• [What you should do]
Rewrite the lines starting at the line containing "Follow each photo" and ending at the line containing "0.197339, 0.669354, 0.239853]]", changing "coefficients" to "parameters" and keeping everything else the same. Leave the pictures out of the answer.

• [Task material]
※ ※ ※

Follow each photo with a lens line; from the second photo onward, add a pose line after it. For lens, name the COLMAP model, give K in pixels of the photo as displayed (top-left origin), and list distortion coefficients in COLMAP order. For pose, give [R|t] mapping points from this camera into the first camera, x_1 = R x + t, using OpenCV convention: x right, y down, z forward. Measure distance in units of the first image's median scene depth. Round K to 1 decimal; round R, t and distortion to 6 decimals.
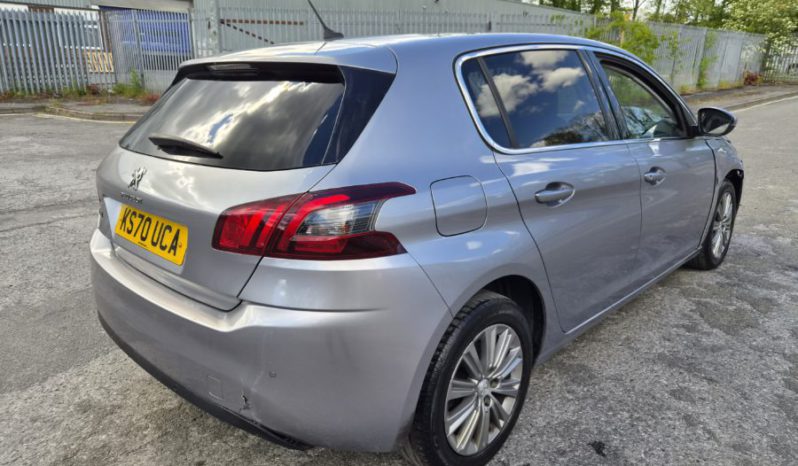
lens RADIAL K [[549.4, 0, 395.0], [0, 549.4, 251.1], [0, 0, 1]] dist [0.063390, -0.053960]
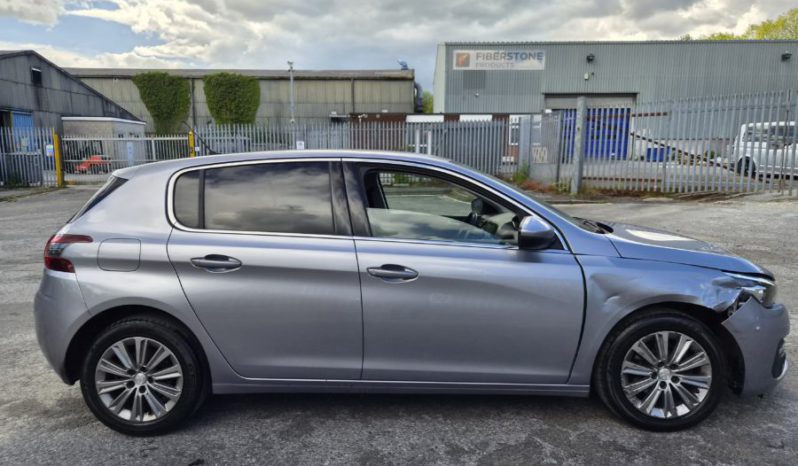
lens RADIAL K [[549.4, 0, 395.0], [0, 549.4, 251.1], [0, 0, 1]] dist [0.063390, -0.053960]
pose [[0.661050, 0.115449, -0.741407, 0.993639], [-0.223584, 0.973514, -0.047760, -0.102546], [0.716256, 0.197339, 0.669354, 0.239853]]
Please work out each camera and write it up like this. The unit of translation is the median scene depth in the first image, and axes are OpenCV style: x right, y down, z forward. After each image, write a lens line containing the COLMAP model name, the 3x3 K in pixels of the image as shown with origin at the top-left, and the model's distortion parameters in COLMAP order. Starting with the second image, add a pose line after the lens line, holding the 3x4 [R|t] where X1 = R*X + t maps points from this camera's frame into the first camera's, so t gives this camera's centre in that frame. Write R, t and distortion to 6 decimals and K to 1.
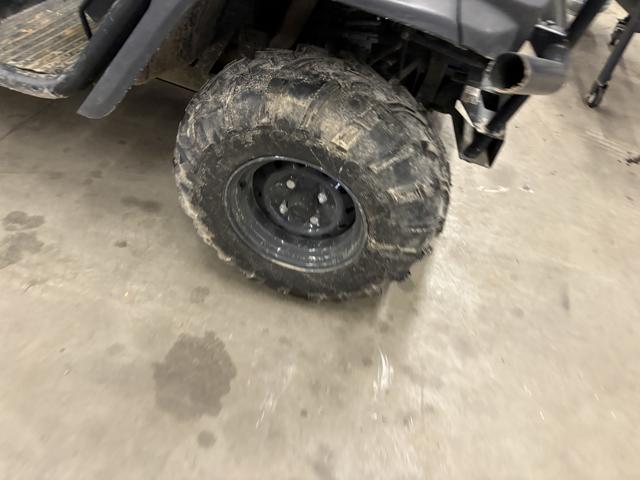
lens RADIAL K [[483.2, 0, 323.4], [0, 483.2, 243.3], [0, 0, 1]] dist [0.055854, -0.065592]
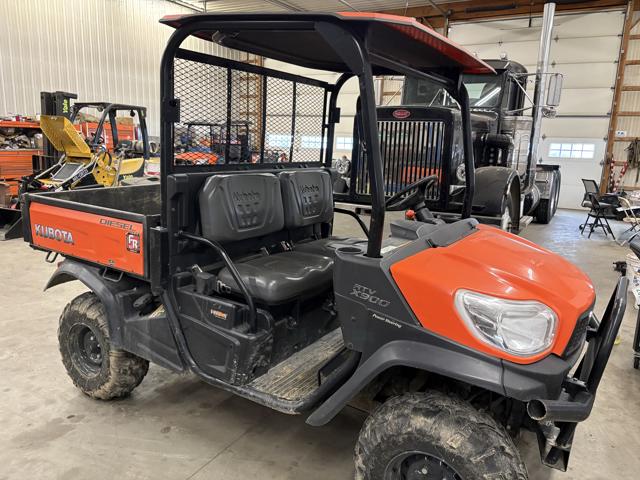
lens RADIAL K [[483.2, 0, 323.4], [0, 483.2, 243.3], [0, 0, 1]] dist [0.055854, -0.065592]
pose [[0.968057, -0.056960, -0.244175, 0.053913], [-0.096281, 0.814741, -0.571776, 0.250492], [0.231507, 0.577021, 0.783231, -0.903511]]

※ ※ ※

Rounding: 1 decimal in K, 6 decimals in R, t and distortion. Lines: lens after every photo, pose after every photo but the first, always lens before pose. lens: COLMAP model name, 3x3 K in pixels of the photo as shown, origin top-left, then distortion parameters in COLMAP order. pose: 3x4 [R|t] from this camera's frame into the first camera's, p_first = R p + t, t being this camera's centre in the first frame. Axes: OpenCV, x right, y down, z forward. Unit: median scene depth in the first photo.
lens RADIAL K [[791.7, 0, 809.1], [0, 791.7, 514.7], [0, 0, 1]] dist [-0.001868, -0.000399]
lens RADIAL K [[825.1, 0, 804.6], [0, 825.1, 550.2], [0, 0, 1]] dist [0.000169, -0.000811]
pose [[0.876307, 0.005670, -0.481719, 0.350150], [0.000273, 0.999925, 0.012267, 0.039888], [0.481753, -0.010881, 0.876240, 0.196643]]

※ ※ ※

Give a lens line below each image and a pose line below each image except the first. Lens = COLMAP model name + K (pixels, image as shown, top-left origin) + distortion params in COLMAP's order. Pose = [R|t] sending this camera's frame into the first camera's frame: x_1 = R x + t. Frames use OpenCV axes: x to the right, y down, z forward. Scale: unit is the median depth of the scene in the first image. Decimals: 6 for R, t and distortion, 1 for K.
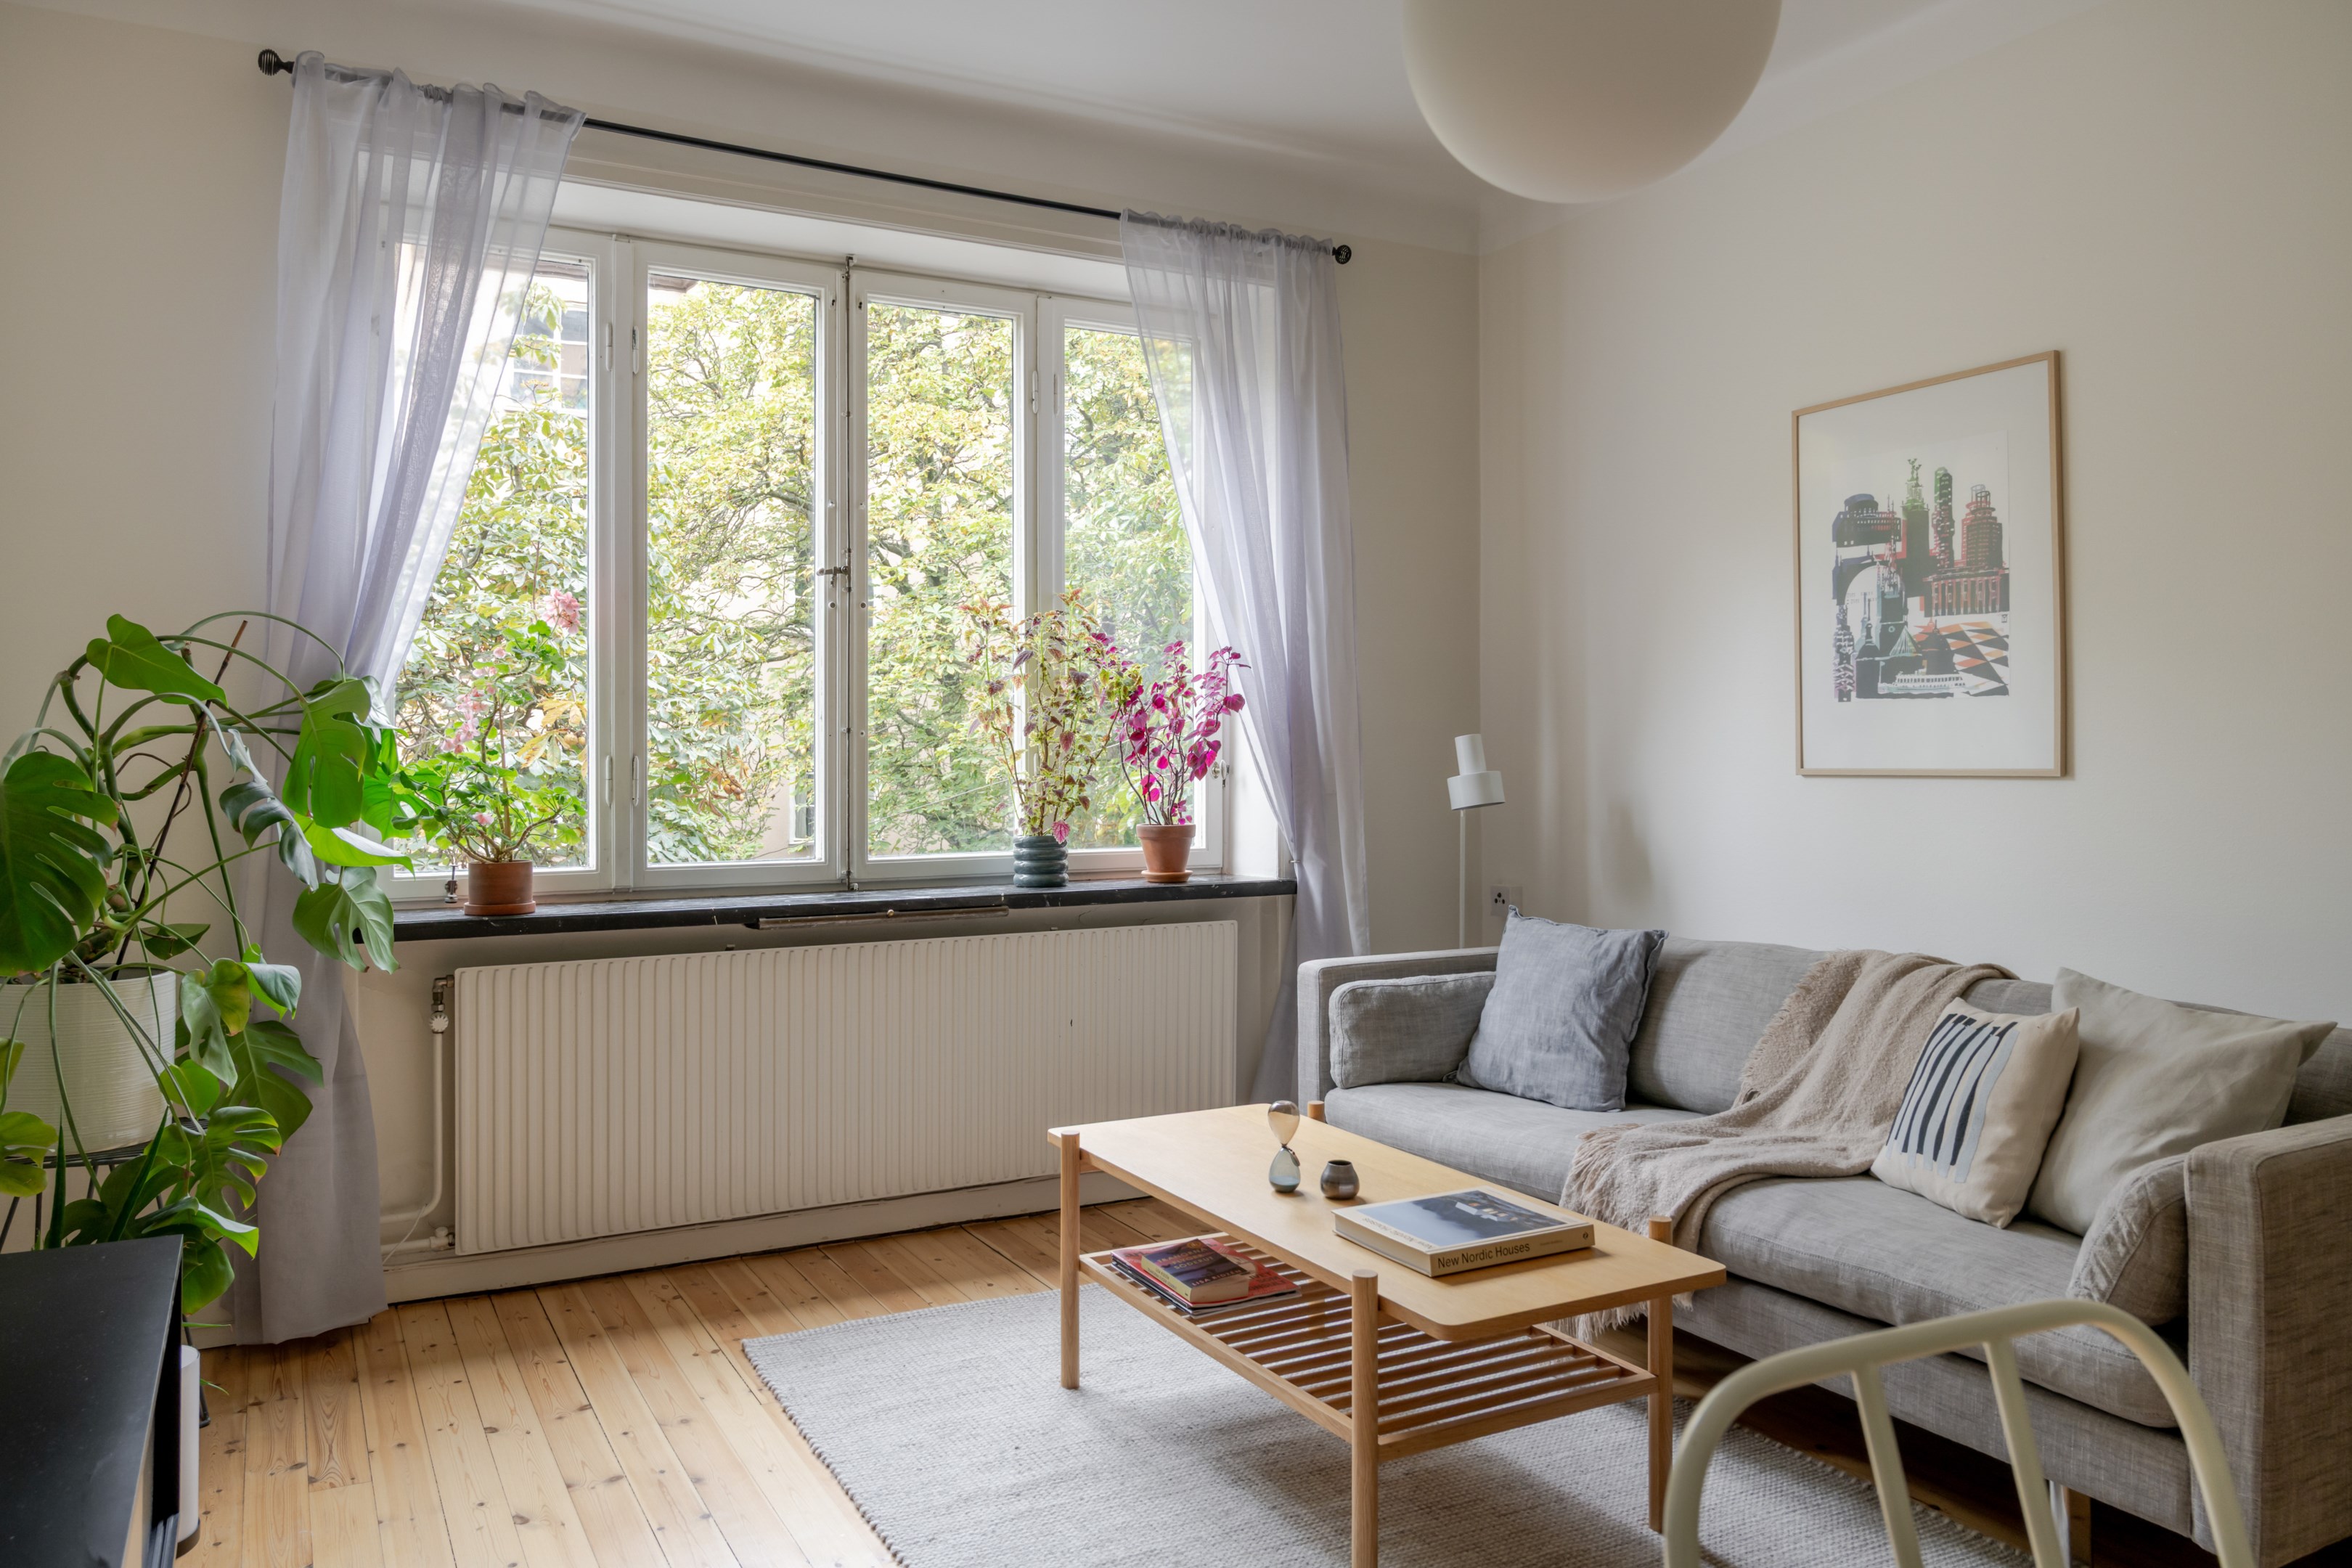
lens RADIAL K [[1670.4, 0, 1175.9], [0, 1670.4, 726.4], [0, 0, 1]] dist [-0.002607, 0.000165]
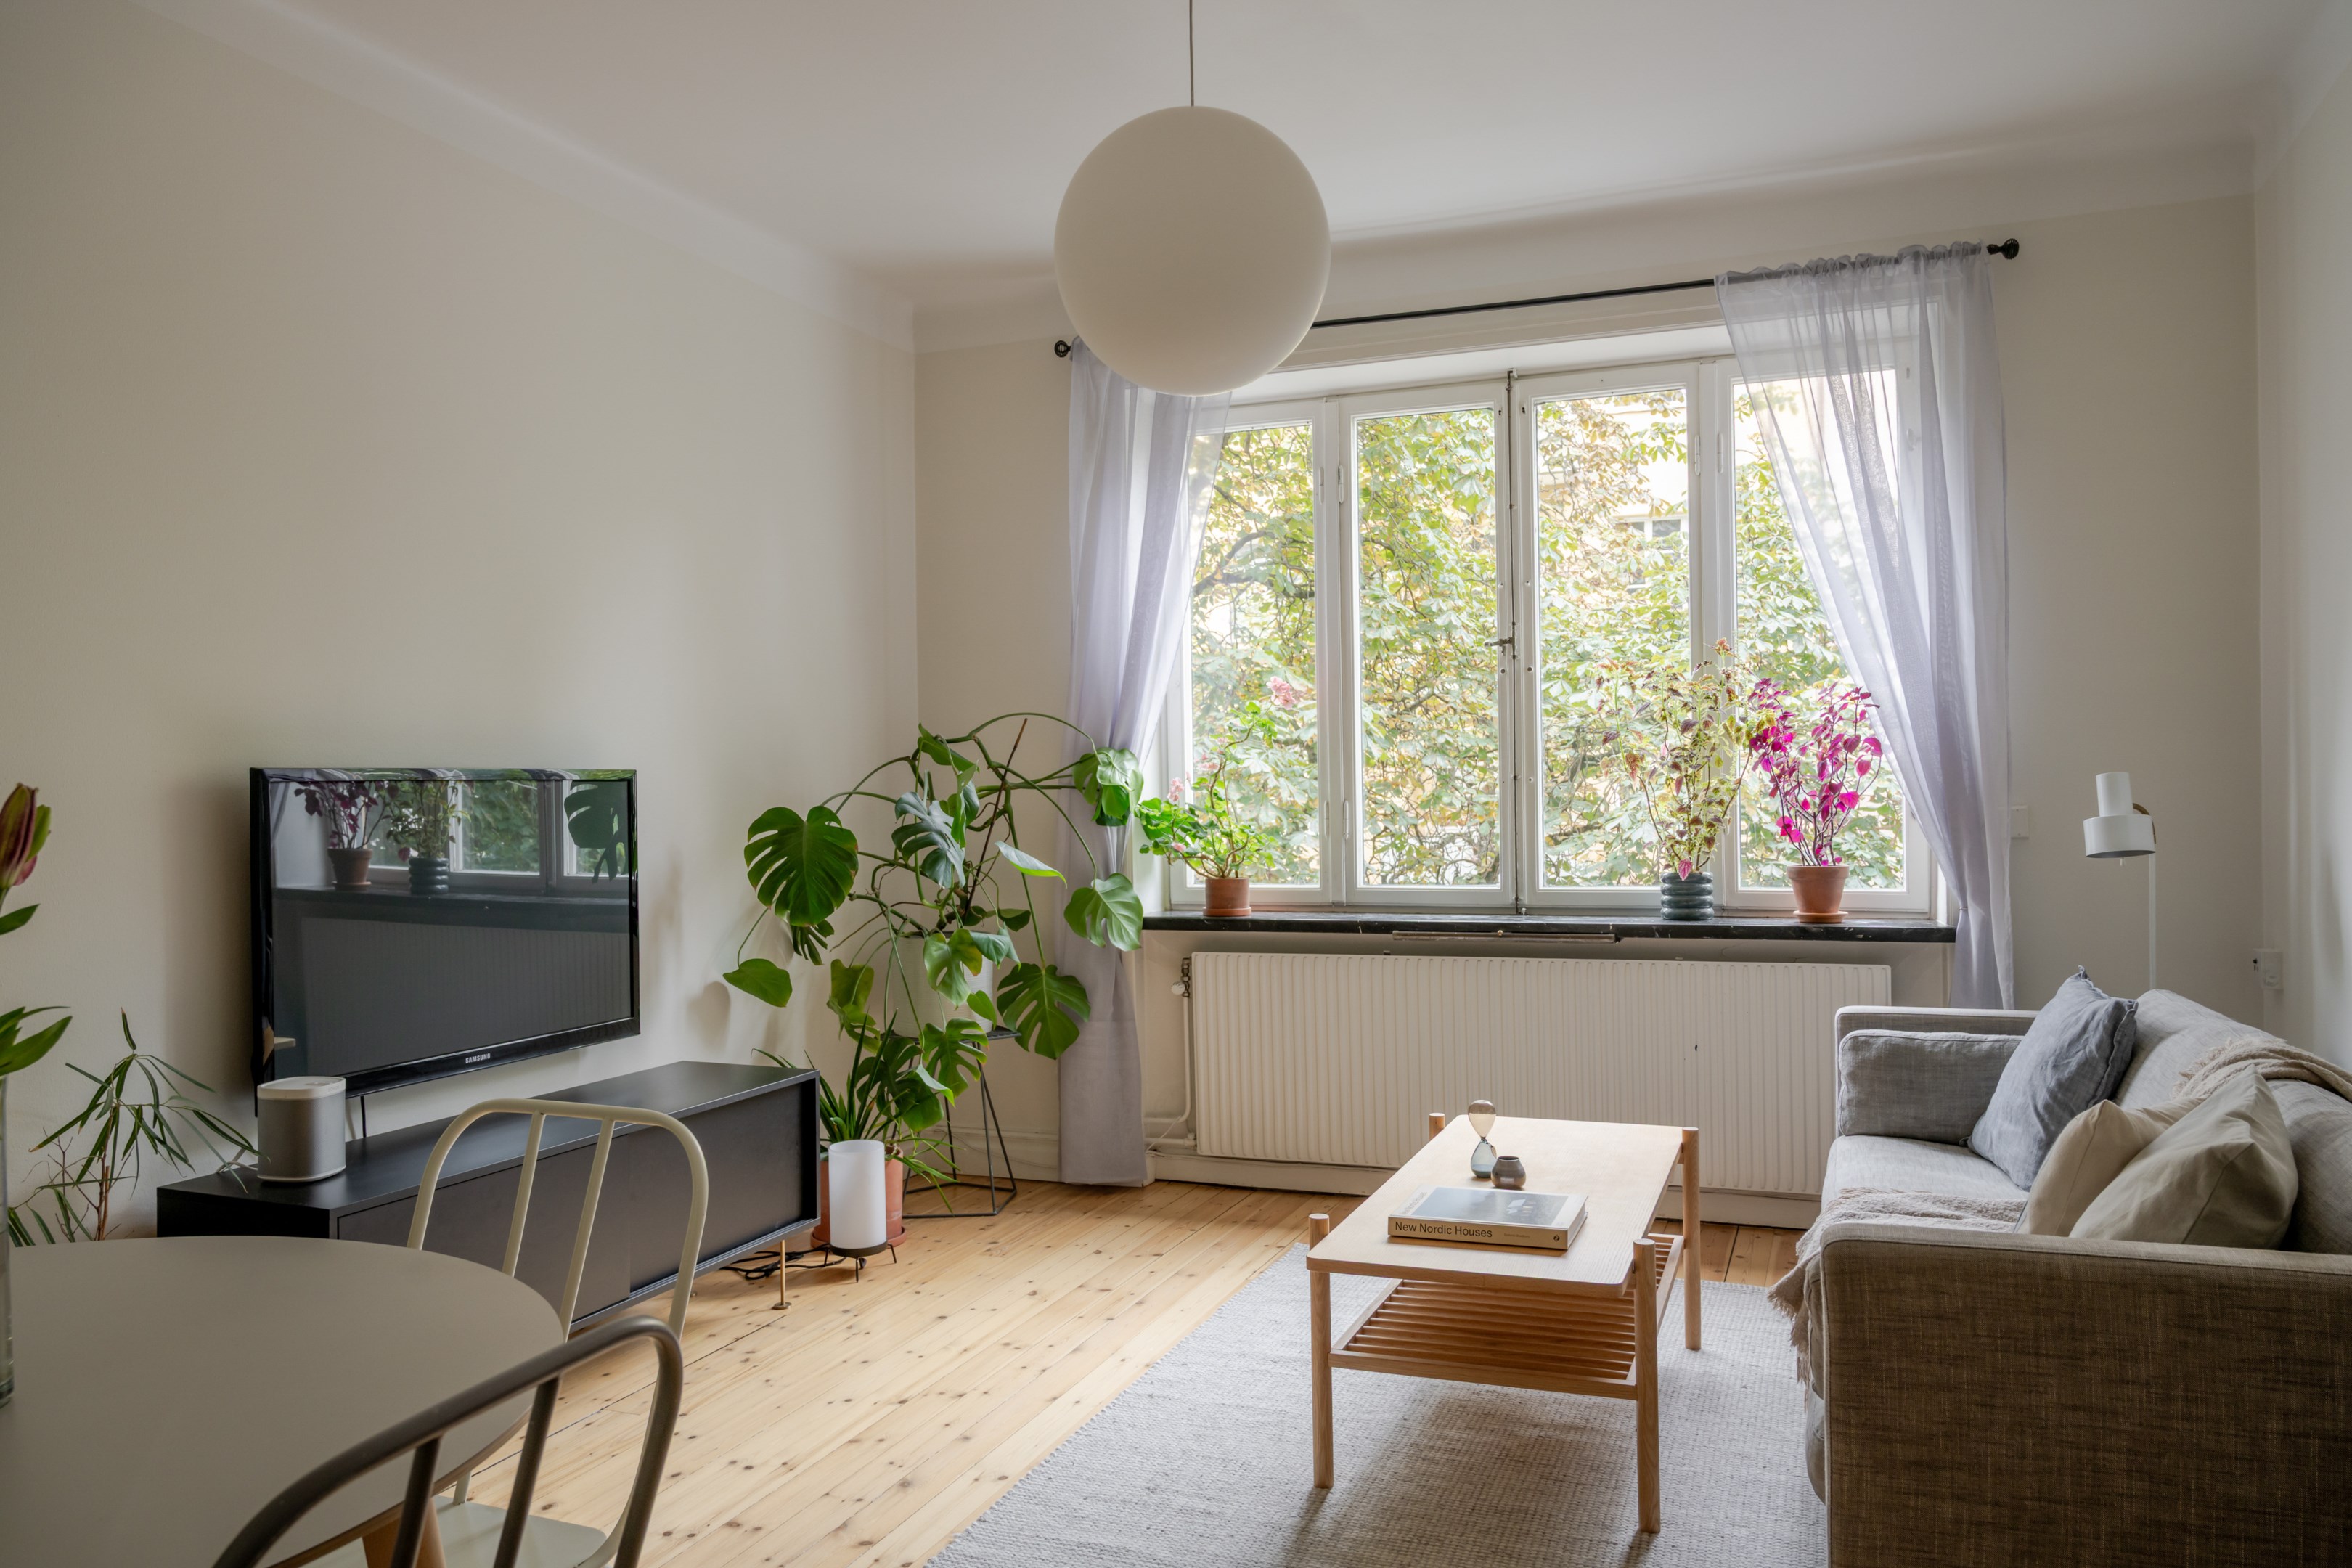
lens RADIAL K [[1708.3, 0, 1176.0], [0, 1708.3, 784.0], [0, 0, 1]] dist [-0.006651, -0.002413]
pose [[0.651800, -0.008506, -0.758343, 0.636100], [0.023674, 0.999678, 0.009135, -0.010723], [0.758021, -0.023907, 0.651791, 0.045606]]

※ ※ ※

• [Result of this task]
Follow each photo with a lens line; from the second photo onward, add a pose line after it. For lens, name the COLMAP model, give K in pixels of the photo as displayed (top-left origin), and list distortion parameters in COLMAP order. For pose, give [R|t] mapping points from this camera into the first camera, x_1 = R x + t, using OpenCV convention: x right, y down, z forward. Measure distance in units of the first image's median scene depth. Round K to 1 decimal; round R, t and distortion to 6 decimals.
lens RADIAL K [[549.4, 0, 395.0], [0, 549.4, 251.1], [0, 0, 1]] dist [0.063390, -0.053960]
lens RADIAL K [[549.4, 0, 395.0], [0, 549.4, 251.1], [0, 0, 1]] dist [0.063390, -0.053960]
pose [[0.661050, 0.115449, -0.741407, 0.993639], [-0.223584, 0.973514, -0.047760, -0.102546], [0.716256, 0.197339, 0.669354, 0.239853]]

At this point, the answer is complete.